Julius finds it useful to have a large network of people who like or respect him, and cultivates such a network actively. The Mage-Templar War left it largely depleted, since a lot of the people he knew were mages and templars, but he has built some new contacts while on the road. He’s a decently good diplomat when he needs to be, and has mastered several languages. (If you need me to specify in advance, let me know.) He’s got a lot of book learning, but isn’t terribly street smart.

Inventory

Julius has little on him when he arrives:

  • A well-made but common mage’s staff

  • One book on glyph theory and another on potion-making that he grabbed at random on his way out the door

  • A general protective amulet of middling value

  • A few common potions (healing and lyrium)

  • Enough coin to last him a month or two if the Inquisition tells him to go away


Motivation

He felt guilty for opting out of the Mage-Templar War by fleeing, especially after the Breach. Given that his only two options as a de facto apostate were “continue to stay on the run” or “join the Inquisition,” he suspects the latter is a way he could actually help.

SAMPLES


SAMPLE ONE

Julius had faced down many things in his life. Condescending teachers, demons, abominations, darkspawn. Perhaps not in that order of dauntingness, but still; he considered himself generally more than equal to the time of day. He was a survivor; more than that, he was a charming and intelligent mage with a wide array of talents.

Which was why it was deeply embarrassing that he could not figure out how to order in a tavern without getting stared at by the locals.

The problem was that there were too many variables at once. There was money, first, which he wasn’t used to and didn’t find at all intuitive. Then there was the fact that he was deeply unsure what it was reasonable to assume a given tavern served and did not serve. Ale and wine were fairly constant, and most places you could get a hunk of brown bread or some salted meat, but not every place had a kitchen and it wasn’t always obvious.

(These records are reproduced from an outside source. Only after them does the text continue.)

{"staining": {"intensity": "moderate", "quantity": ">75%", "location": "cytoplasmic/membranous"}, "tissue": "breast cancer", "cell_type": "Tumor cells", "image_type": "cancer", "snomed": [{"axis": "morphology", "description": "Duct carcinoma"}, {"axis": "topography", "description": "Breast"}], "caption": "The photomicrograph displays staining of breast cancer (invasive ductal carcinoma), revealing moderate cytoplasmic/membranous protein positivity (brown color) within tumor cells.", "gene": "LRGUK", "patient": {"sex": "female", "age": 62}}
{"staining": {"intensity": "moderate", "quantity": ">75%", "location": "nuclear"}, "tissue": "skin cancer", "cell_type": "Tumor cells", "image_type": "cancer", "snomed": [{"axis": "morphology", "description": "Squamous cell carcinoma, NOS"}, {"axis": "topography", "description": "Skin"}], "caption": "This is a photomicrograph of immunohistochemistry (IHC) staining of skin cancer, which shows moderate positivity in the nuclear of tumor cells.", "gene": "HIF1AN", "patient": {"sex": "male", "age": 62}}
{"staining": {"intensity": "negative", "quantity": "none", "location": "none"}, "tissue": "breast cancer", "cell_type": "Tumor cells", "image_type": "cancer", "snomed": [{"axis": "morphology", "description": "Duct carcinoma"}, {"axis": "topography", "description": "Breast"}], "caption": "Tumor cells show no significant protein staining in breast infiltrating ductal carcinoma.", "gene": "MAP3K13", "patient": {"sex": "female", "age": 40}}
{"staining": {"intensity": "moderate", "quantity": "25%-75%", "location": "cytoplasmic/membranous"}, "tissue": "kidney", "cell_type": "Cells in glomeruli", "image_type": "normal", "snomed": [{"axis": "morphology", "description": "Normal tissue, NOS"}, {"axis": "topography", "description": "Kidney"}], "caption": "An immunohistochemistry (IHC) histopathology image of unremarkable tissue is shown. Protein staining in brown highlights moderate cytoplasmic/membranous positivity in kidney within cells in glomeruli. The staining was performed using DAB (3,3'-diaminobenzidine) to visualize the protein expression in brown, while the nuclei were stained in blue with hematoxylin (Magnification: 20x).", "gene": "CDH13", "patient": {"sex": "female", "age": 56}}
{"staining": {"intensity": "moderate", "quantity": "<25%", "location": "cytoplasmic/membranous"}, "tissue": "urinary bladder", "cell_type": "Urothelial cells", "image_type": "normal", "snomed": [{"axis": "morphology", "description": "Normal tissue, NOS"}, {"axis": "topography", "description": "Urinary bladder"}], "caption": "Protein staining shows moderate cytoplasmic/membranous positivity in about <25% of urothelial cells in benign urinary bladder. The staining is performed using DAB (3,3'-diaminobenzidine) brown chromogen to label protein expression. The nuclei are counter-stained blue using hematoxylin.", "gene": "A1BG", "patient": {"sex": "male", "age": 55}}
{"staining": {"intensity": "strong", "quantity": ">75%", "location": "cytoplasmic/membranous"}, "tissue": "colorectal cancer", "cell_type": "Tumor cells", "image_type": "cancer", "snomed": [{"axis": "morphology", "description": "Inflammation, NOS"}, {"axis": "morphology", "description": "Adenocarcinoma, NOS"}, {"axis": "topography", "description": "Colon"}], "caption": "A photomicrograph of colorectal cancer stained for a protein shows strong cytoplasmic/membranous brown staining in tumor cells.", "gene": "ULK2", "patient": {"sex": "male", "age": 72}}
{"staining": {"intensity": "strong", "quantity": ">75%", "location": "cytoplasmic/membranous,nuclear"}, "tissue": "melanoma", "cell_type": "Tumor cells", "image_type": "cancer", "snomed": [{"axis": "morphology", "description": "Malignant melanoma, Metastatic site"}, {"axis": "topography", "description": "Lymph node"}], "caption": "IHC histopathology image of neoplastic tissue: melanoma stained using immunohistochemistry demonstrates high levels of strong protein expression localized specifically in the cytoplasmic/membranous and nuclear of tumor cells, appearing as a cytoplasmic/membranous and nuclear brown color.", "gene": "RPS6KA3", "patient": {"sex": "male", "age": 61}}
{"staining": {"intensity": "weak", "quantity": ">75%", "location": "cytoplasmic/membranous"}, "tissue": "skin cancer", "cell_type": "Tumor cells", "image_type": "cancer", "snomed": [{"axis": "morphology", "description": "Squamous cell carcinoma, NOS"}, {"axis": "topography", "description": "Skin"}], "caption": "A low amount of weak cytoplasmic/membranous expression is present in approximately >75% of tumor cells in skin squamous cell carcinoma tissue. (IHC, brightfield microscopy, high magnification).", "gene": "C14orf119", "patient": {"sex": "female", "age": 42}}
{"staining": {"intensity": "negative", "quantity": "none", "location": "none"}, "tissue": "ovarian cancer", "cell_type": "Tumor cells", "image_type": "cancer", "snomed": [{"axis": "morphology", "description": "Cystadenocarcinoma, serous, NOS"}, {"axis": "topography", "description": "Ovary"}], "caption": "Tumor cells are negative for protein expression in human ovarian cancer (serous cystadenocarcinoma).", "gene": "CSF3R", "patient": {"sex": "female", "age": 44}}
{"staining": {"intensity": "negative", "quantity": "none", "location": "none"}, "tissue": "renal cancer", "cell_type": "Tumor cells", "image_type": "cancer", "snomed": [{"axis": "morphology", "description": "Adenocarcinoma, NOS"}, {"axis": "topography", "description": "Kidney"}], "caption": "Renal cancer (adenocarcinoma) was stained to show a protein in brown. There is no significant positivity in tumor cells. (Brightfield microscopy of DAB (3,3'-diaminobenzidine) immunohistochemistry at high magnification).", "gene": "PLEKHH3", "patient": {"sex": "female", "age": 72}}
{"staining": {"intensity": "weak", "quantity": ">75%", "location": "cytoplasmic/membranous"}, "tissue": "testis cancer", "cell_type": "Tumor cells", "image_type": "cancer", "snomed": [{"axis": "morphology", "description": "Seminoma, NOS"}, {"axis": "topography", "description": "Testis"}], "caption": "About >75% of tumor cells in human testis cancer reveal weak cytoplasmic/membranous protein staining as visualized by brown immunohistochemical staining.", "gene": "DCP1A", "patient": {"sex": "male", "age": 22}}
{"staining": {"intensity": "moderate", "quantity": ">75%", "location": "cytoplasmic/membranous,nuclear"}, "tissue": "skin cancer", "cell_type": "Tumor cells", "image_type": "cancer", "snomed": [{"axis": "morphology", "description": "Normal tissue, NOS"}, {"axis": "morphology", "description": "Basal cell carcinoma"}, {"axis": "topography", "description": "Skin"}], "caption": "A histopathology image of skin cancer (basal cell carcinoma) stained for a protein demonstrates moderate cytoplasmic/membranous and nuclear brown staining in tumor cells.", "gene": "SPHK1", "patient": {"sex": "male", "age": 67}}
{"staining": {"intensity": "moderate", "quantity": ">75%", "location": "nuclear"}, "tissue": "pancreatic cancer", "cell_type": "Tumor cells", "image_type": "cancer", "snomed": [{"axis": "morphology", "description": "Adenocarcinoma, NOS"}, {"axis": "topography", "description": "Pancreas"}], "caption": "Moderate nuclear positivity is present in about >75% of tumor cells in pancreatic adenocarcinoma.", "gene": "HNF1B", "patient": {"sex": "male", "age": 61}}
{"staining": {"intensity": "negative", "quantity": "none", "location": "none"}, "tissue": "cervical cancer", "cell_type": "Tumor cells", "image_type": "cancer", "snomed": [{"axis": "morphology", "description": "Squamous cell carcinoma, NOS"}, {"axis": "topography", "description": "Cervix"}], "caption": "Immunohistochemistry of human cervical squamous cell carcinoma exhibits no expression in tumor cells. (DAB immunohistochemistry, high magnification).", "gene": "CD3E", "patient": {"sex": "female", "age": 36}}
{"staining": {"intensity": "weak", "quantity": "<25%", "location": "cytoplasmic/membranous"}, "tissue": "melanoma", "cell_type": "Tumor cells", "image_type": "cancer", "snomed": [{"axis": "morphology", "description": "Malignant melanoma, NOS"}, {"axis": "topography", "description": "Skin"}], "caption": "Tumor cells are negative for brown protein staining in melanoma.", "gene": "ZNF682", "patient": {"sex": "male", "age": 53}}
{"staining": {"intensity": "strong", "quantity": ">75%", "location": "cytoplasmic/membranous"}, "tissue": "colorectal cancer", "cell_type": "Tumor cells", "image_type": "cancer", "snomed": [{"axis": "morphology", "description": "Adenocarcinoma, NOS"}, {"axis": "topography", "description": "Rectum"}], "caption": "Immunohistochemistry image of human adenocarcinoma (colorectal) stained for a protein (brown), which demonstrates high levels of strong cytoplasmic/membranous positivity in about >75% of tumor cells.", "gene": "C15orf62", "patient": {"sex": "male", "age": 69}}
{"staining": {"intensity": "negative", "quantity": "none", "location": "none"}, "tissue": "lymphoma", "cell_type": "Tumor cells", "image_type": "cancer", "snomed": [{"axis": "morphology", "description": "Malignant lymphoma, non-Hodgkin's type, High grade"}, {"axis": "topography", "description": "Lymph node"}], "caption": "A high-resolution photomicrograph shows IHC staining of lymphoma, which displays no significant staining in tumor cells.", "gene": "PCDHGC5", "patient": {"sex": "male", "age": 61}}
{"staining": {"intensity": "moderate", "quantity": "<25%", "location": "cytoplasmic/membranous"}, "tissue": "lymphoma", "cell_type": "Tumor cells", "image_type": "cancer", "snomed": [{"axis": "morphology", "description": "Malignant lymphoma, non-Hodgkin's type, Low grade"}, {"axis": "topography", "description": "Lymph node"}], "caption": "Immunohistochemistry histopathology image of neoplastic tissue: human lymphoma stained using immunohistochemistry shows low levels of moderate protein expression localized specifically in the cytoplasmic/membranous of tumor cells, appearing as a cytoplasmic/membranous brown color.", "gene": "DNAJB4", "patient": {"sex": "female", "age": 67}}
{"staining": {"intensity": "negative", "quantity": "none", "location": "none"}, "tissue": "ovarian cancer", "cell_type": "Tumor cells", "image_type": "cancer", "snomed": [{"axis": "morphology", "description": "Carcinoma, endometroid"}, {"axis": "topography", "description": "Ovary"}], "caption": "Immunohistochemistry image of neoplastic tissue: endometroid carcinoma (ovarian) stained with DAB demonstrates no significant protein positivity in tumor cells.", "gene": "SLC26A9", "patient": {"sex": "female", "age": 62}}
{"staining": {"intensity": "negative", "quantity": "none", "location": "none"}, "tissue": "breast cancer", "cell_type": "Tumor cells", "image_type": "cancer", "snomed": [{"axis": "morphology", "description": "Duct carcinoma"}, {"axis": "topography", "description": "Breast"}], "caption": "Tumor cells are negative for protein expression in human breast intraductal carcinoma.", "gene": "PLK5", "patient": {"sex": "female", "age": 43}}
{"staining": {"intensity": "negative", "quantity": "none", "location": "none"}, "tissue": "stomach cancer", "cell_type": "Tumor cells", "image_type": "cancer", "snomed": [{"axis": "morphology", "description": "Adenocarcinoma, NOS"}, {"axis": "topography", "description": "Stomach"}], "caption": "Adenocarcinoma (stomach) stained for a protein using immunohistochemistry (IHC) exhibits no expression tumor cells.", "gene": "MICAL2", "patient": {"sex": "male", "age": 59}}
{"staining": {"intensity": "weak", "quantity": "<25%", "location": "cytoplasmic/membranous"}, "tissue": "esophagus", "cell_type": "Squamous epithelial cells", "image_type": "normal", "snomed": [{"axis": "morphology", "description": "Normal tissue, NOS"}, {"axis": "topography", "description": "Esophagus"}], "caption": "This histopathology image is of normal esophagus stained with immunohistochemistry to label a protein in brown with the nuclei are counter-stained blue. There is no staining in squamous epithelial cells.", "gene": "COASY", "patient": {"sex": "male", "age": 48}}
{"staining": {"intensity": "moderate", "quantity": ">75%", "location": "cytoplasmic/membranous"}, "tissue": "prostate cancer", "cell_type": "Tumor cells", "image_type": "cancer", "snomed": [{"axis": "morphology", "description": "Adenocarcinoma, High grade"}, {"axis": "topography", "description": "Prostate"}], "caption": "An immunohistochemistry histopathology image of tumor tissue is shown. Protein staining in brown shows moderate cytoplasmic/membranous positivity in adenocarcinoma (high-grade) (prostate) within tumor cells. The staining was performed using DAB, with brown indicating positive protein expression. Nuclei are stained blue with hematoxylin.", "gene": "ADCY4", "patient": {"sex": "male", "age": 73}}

Where to stand to wait to be served? Sit at a table or go to the bar? Flirt with the employees or strictly business? He was halfway through the Free Marches before someone took pity on him and explained the concept of tipping.

Still, with the undaunted optimism of a man who has no other choice, he approached the bar in this newest town. The barkeeper eyed his staff warily -- there was no help for that -- but did say, “What’ll it be” without too much open hostility, even if he did make it more rote statement than question. Julius smiled, warm without being over-familiar … and prepared to try again.

SAMPLE TWO

“Very well,” Julius said, annoyed he’d allowed himself to become irritated more than anything. “Go on then, tell me what it is.”

The apprentice was clearly nervous. She was an older one, approaching her harrowing, and he suspected she’d make it. He dearly hoped that after she did, she would finally relax. As it was, he tried to avoid the fact she kept idly cracking the joint of her left thumb.

“I was working on some copying for Enchanter Cera and I noticed something odd,” she said, quiet and even, almost apologetic. “I thought someone should see. The notes are ... “ She trailed. “I shouldn’t have bothered you.”

“No,” Julius sighed, and let his irritation go. “No, you did just right, I was only in the middle of something else.” And, for good measure, he reached for a charming smile. Not too charming; he didn’t want to fluster her or suggest anything more than he should. But if he couldn’t actually be patient, he could do her the service of acting as if he were patient for her sake.

The apprentice didn’t totally relax, but at least she stopped popping her knuckle. “I’m sorry I interrupted you, but I think you might be interested. I’ve never seen someone write about runes quite this way before. But I thought you could tell me if it’s something that’s actually unusual.”

“Right.” Who knows? he told himself. She might have unearthed something interesting after all. “Let’s go see what we have.”